##### DOCUMENT EXTRACT #####
We are very possibly the most corrupt human society since Sodom and Gomorrah. My daughter asked me the other day, "Are we really worse than every other society?" In essence, I responded, no. But we have so much power and so much influence. We are a city on a hill, whether we like it or not. And we have replaced our lampstand with the noxious fumes of the smokestack - we have replaced our light with the dark-breathing vapor of our perversions.

To whom much is given, much shall be required. It was Jefferson who said that when he thinks of the responsibilities God has entrusted to the United States, he trembles to realize that He is a just God. We cannot, we must not, imagine for a moment that this first principle of stewardship will somehow be set aside for our nation because we have some special relation to God. If we do, then we are most to be pitied, for we have brought great shame on His name.

So I said to God, in effect, how can it be that in this dark and lost world He will reveal the righteousness of the just.

Then I picked up my Psalter again and read,
"Do not fret yourself over one who prospers,
the one who succeeds in evil schemes.
Refrain from anger, leave rage alone;
do not fret yourself; it leads only to evil.
For evildoers shall be cut off,
But those who wait upon the Lord shall possess the Land.
In a little while the wicked shall be no more;
You shall search out their place, but they will not be there."
But the meek shall inherit the land;
They will delight in abundance of peace."
##### SUPPLIED INFORMATION #####
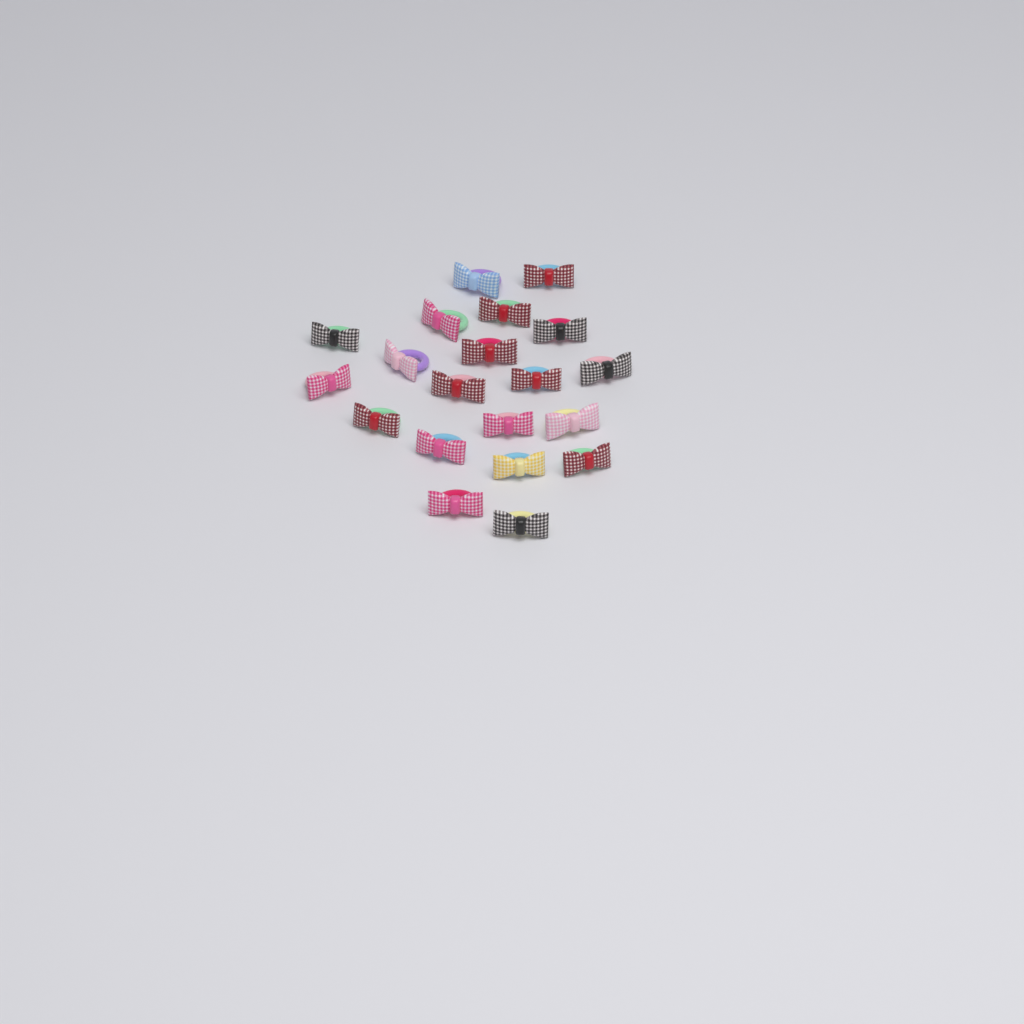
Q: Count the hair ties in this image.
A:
#####
GOALS:
• a. Repeat the reflection on national stewardship between "To whom much" and "possess the Land.", inclusive.
• b. Pick up the reflection on national stewardship after its final sentence and write its continuation.
The lines shown after the reflection on national stewardship come from a separate source.

ANSWERS FOR THE TASKS:
• a.
To whom much is given, much shall be required. It was Jefferson who said that when he thinks of the responsibilities God has entrusted to the United States, he trembles to realize that He is a just God. We cannot, we must not, imagine for a moment that this first principle of stewardship will somehow be set aside for our nation because we have some special relation to God. If we do, then we are most to be pitied, for we have brought great shame on His name.

So I said to God, in effect, how can it be that in this dark and lost world He will reveal the righteousness of the just.

Then I picked up my Psalter again and read,
"Do not fret yourself over one who prospers,
the one who succeeds in evil schemes.
Refrain from anger, leave rage alone;
do not fret yourself; it leads only to evil.
For evildoers shall be cut off,
But those who wait upon the Lord shall possess the Land.

• b.
In the past, I would read these verses in a somewhat analytical manner. That is to say, I would read them as an interested party, but that is because I have always loved the Word of God, no matter what it is talking about. "Give me a genealogy, Lord. I just want to hear your voice." But that didn't make the genealogy itself directly interesting to me. That came later.

Even so with some of these thoughts in Psalm 37. But consider: The Lord called Abraham out of one place and to another place. He promised him land. Earth. Over and over again he describes it in earthy terms. "Unto thy seed I will give this land," "the land was not able to bear [Abraham and Lot]," "All the land which thou seest, to thee will I give it," "Arise, walk through the land... for I will give it unto thee," and so on.

You come out of it distinctly impressed with the love of the maker for His creation. He doesn't want abusers and wicked people to inherit this stuff. He wants to give it to people who will love and care for it. So he takes it away from the Canaanites and gives it to Israel, on the grounds of a covenant. The essence of that covenant is that He will be their God and they will be His people and He will give them a land, a place, in which they will be His people.

In the end, there is only one truly worthy of this land, and that is His only begotten Son. This Son will inherit the land. He will also be given the nations for His inheritence.

We cannot lose sight of the value God places on land and place. Of the wicked He says, "You shall search out their place, but they will not be there." I wonder if we haven't become a culture of movers rather than settlers precisely to enact this principle. The wicked will lose their place as punishment, but they will also lose their place because wickedness promotes wanderlust. It doesn't love.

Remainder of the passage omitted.